The present invention makes it possible to describe in the form of rules, as a function of the program, the sequence of the algorithms to be used in order to detect the relevant timecodes.

The list of algorithms available is as follows:

- Detection of audio similarities by "cross-correlation"; - Detection and recognition of an audio signal from the Youtube-8M convolutional neural network model;

- Detection of similarities of a visual part by SSIM;

- Face detection and recognition based on the implementation of the Eigen-Faces algorithm; - Face detection and recognition from different models of convolutional neural networks: ResNet 50, InceptionVB, DensNet, YOLOv2, MobileNet-SSD, MTCNN;

- Classification of images from different models of convolutional neural networks: ResNet50, InceptionVB, MobileNet.
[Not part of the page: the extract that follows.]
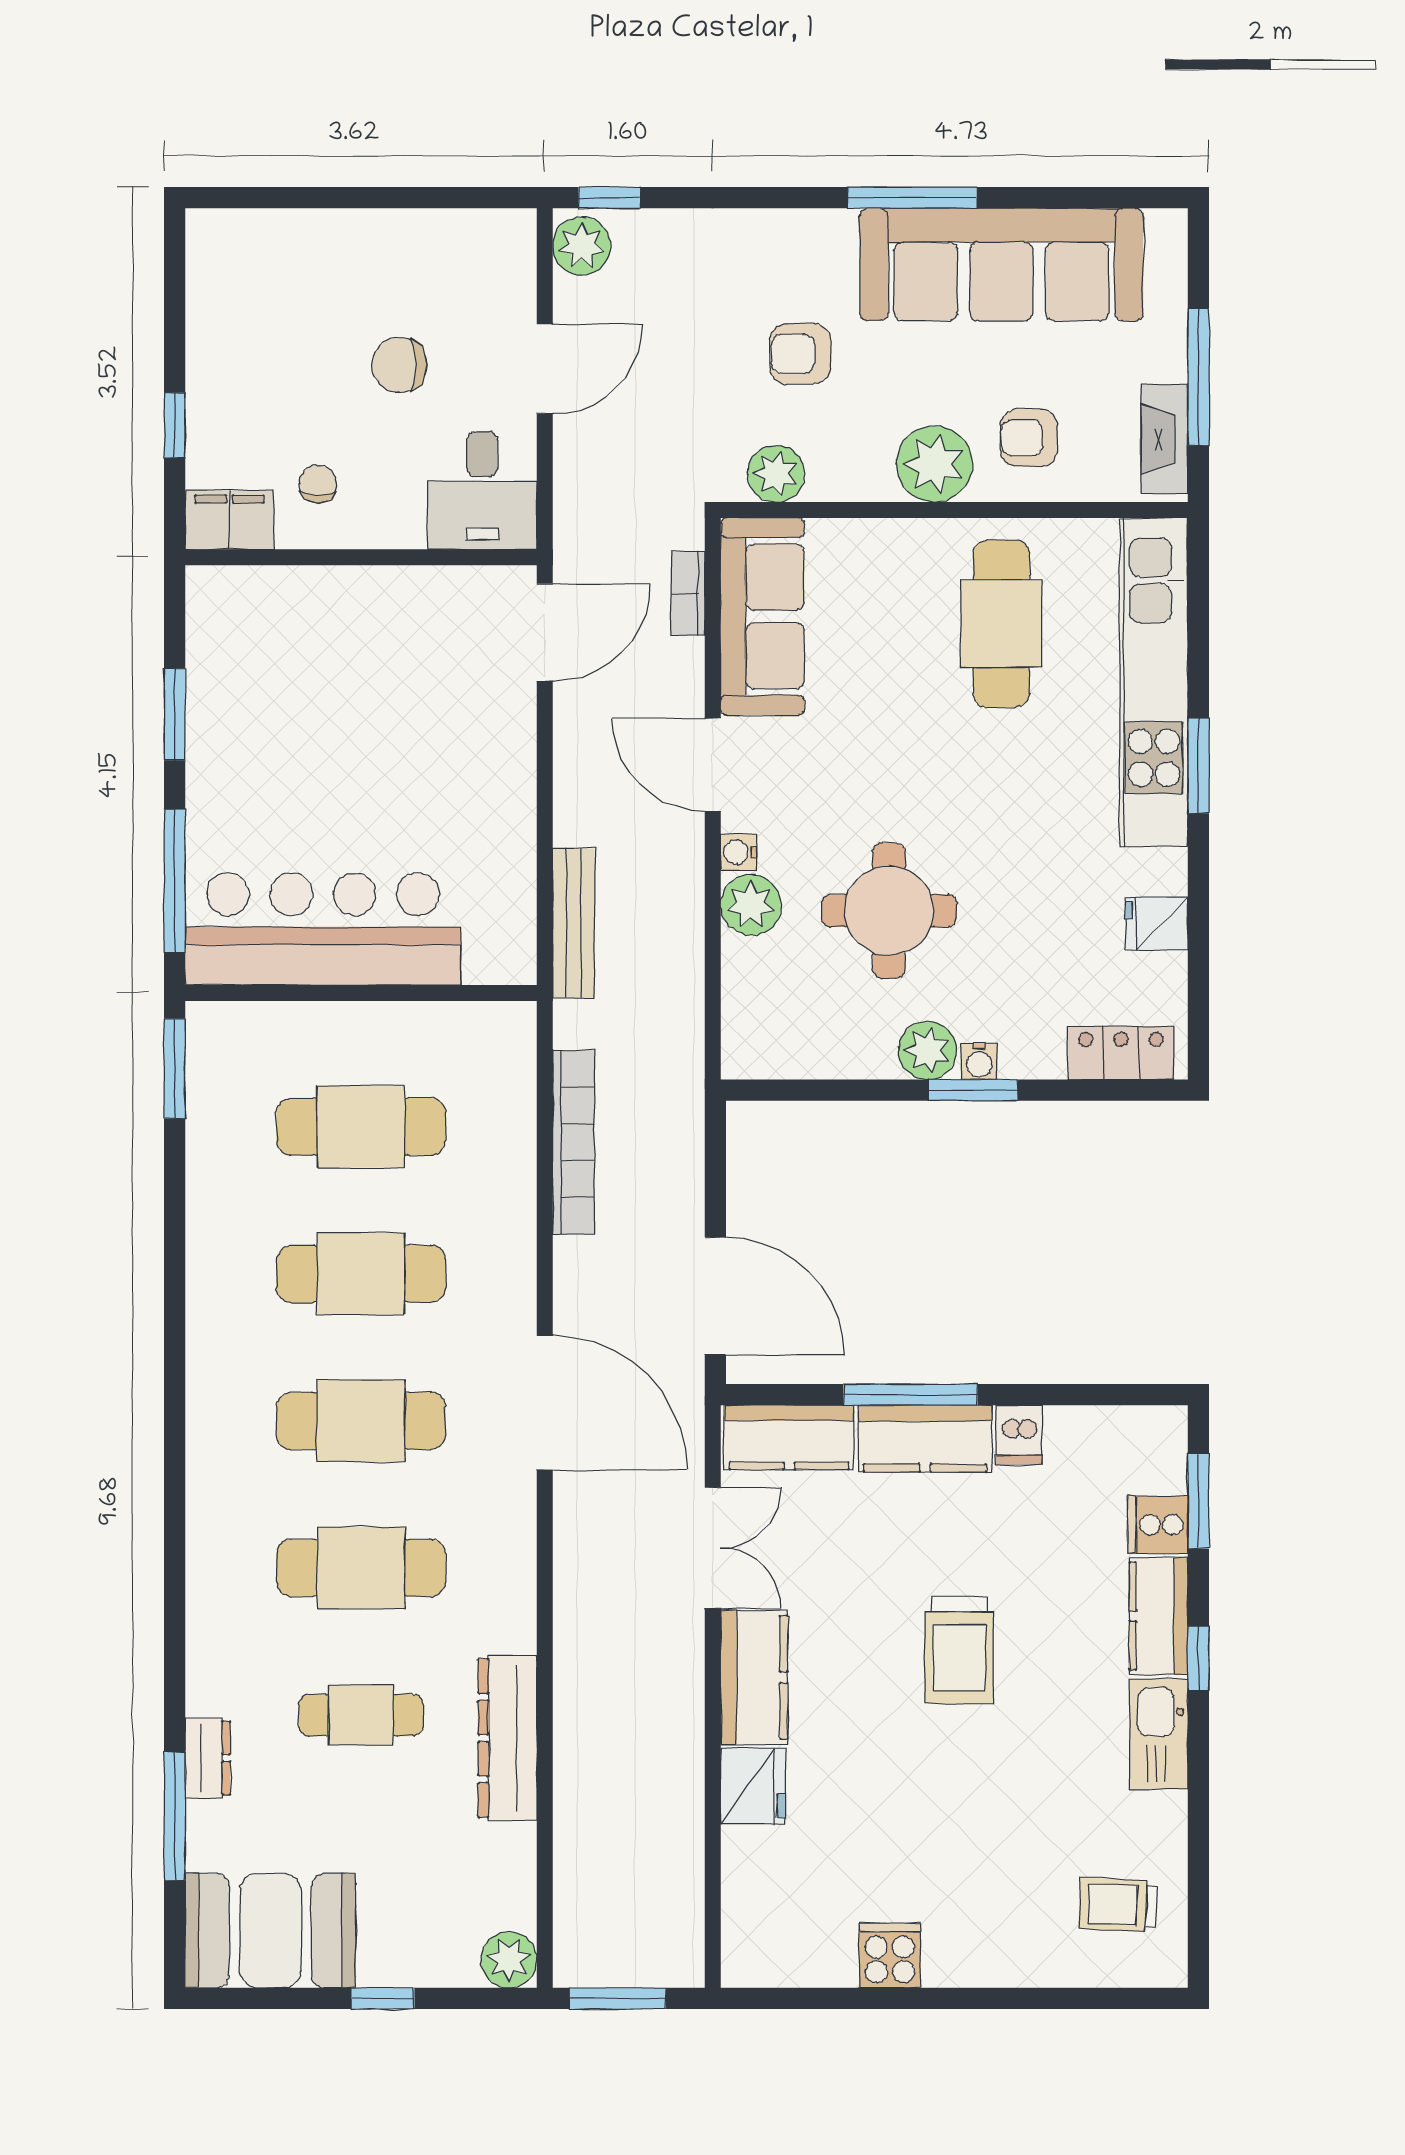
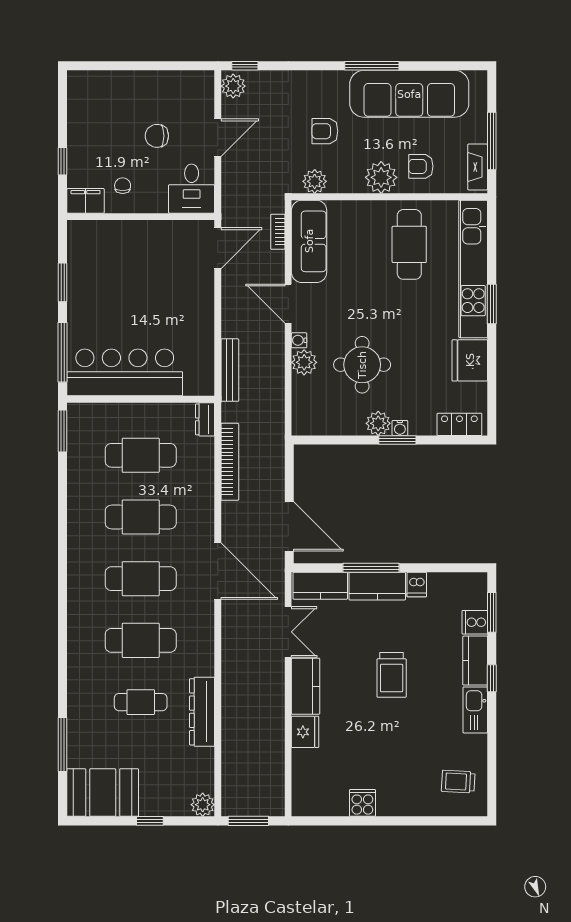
fridge: (1156, 924) -> (470, 360), width x1.88, depth x1.34
dresser: (208, 1758) -> (205, 419), moved, turned 180

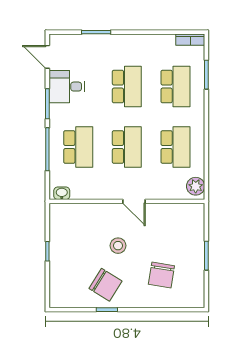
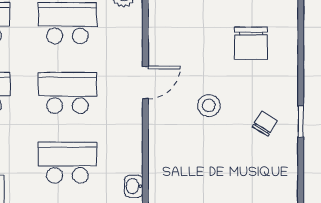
chair: (161, 275) -> (251, 43), turned 81
chair: (105, 285) -> (265, 124), width x0.54, depth x0.54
The automatic placement of interactive elements also relies on cues such as text embedded in the video or keywords resulting from the transcription of the audio track of the stream into text.

Claims

CLAIMS:

1. Automated system capable of analyzing and then transforming a linear audiovisual program or image stream of any kind (TV shows, films, documentaries, etc.) into an interactive audiovisual program that can be viewed on a mobile phone, any screen or connected device in particular, tablet, Apple TV, Android TV, and / or Smart TV characterized in that its interface, while browsing and analyzing the linear audiovisual program or the original video stream frame by frame, using algorithms proceeding by extraction, serving to detect and label, on the basis of the desired user experience and defined beforehand, chapters, event sequences or marking points being contextual and relevant editorial content, as well as for the addition and placement of this content and / or functional objects at all places in the linear audiovisual program or the original video stream, these additions and placements being automatically deduced from the user experience s desired.

2. Automated system capable of analyzing and then transforming a linear audiovisual program or image stream of any kind into an interactive audiovisual program that can be viewed on a mobile phone, screen or connected device, according to claim 1, characterized in that the audio indices or visual, metadata, make it possible to organize the sequencing and the cut between two chapters, first cutting following the detection of audio or visual clues of the video, then to adjust and refine them from the clues or scenes of video to achieve a thematic or partial interactivity in accordance with the desired user experience.

3. Automated system capable of analyzing and then transforming a linear audiovisual program or image stream of any kind into an interactive audiovisual program that can be viewed on a mobile phone, screen or connected device, according to claims 1 and 2, characterized in that the Additional content and / or functional objects are integrated into the initial video and reformatted for the desired user experience.

4. Automated system capable of analyzing and then transforming a linear audiovisual program or image stream of any kind into an interactive audiovisual program that can be viewed on a mobile phone, screen or connected device, according to claims 1 to 3, characterized in that this technology makes it possible to analyze and transform any content whatever its origin, including videos accessible to the public, live or in deferred time, coming from any hypertext or search engine, and databases of Every type.

5. Automated system capable of analyzing and then transforming a linear audiovisual program or image stream of any kind into an interactive audiovisual program that can be viewed on a mobile phone, screen or connected device, according to claims 1 to 3, characterized in that this The system consists of a Smart-Video platform device comprising, on the one hand, an editor for editing, publishing, sharing and providing access to enriched content, on the other hand a temporal description file of synchronized metadata, generated via the video editor, and finally a video player for the use of Smart-Video and associated data by the public.

6. Smart-Video platform device, according to claim 5, characterized in that the metadata are accessible from codes and functionalities (API, SDK) making the video player replaceable and the reading of interactive programs interoperable with any other player, technological platform or any other digital device.